- **ページ本文**:

● ● ●

ビデオカード

ビデオカードもGPUの発熱を抑えるために大抵の場合ファンが取り付けられており、このファンが騒音の元となっています。
最近のビデオカードの進化はすさまじく、GPUの処理能力の向上に伴い、消費電力や発熱もそれに合わせて上がっています。
特にnVidiaが出しているGeForceFXシリーズは発熱がすさまじく、初期のFXシリーズはFXFlowという2スロットを使用したドライヤーのような大型冷却装置がついていました。
一応2D時にはファンの回転を緩めたり止めるなどの静音対策がされていますが、3D時にはファンが高回転で回り続けます。
最近ではそれも改良され、冷却装置も1スロットで済むようになりましたが、ファンの音はまだまだうるさいです。

今回はA-OpenのGeForceFX5700Ultraを積んだカードを手に入れたのでこれをベースに静音化してみました。

GeForceFX5700Ultraをファンレスにする

GeForceFX5700Ultraを搭載したA-Open製のカードです。

GPU 450MHz/MEMORY 950MHzという高クロックなタイプです。
AGPからでは供給電力足りず、電源から直接4ピンコネクタを繋げる必要があります。
350Wの電源で動かそうとしたらカードの供給電力不足といわれ、430Wの電源に交換しました。

最近ではビデオカードのファンレスキットなるものが売っており、カード純正のファンおよびヒートシンクと取り替えることができます。


ということでGeForceFX5700Ultraのファンレス化を行います。
まずは純正のヒートシンクを取り外す必要があるので、カードを裏に向け、ヒートシンクを止めているピンを摘んで外します。


ピンを外すとGPUのおでましです。

● ● ●

- **提供記録**:
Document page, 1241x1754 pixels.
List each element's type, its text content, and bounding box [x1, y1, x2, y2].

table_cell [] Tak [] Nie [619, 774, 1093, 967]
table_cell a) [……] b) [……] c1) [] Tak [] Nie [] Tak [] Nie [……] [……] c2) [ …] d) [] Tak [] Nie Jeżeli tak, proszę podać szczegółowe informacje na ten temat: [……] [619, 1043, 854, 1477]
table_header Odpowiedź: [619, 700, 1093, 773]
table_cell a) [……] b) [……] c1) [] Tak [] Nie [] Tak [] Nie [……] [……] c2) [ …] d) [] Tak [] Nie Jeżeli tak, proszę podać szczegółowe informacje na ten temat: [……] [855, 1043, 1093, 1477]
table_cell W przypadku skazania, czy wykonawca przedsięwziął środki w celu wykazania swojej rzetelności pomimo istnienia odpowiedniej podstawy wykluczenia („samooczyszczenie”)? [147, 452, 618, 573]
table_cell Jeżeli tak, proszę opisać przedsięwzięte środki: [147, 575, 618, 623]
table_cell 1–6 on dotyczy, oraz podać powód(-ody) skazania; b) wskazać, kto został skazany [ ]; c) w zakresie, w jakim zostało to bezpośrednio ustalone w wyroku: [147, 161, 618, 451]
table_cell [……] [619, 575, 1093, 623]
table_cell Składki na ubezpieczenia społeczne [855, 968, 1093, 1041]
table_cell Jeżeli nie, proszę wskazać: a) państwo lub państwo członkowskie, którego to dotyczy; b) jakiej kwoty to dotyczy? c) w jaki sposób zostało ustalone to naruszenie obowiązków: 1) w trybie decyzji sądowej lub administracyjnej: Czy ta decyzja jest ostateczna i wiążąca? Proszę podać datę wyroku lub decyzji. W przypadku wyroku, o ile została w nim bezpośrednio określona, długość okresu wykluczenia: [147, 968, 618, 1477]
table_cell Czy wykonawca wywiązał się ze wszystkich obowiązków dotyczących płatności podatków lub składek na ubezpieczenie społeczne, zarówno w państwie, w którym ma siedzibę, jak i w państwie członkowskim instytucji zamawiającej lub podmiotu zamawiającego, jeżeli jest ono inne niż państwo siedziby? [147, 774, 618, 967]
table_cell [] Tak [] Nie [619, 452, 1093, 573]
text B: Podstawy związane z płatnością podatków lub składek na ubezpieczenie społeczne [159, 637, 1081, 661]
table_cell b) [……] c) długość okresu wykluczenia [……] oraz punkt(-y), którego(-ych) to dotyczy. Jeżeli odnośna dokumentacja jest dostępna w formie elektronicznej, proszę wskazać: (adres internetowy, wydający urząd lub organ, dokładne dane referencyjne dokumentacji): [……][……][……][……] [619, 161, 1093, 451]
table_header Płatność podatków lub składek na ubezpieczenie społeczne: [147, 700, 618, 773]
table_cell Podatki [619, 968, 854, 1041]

● ● ●

- **設問一覧**:
**1.** ビデオカードの静音化に関する本文のうち、「GPU 450MHz/MEMORY 950MHzという高クロックなタイプです。」から「ピンを外すとGPUのおでましです。」までを（「ピンを外すとGPUのおでましです。」を含む）、「ヒートシンク」を「放熱器」に差し替えて記してください。
**2.** ビデオカードの静音化に関する本文を引き継ぎ、最後の文の次から書き進めてください。
記録は本件には一切関係いたしません。

- **作業結果**:
**1.**
GPU 450MHz/MEMORY 950MHzという高クロックなタイプです。
AGPからでは供給電力足りず、電源から直接4ピンコネクタを繋げる必要があります。
350Wの電源で動かそうとしたらカードの供給電力不足といわれ、430Wの電源に交換しました。

最近ではビデオカードのファンレスキットなるものが売っており、カード純正のファンおよび放熱器と取り替えることができます。


ということでGeForceFX5700Ultraのファンレス化を行います。
まずは純正の放熱器を取り外す必要があるので、カードを裏に向け、放熱器を止めているピンを摘んで外します。


ピンを外すとGPUのおでましです。

**2.**
GPUにベースとなるヒートシンクを取り付けたところ。
メモリ用のヒートシンクも取り付けます。



あとはヒートパイプと大型のヒートシンクを取り付けて完成。



ヒートシンクが大きいため、マザーボードによってはAGP直下のPCIスロットが使用できなくなります。

この状態で3DMark03を走らせるとSpeedFan読みでGPUのコアが最高で82℃まで上がりました。
2D時は57℃でほぼ安定しています。室温は33℃ですので、ファンレス化しても大丈夫なようです。

このヒートシンクを取り付ける場合の注意点としては、ビデオカードにヒートシンクの取り付け可能な穴があるかという点とです。
カードによっては穴が開いていても取り付けできない場合がありますのでご注意を。
マザーボードによってはマザーボードの部品に干渉する場合もあります。

また、高性能なビデオカードを使う場合や、ケース内の空流が極端に悪い場合は異常な温度になる可能性がありますので、
SpeedFanなどで温度を監視し、問題がないことを確認してください。


ダウンクロック


CPUと同じようにGPUもダウンクロックが可能です。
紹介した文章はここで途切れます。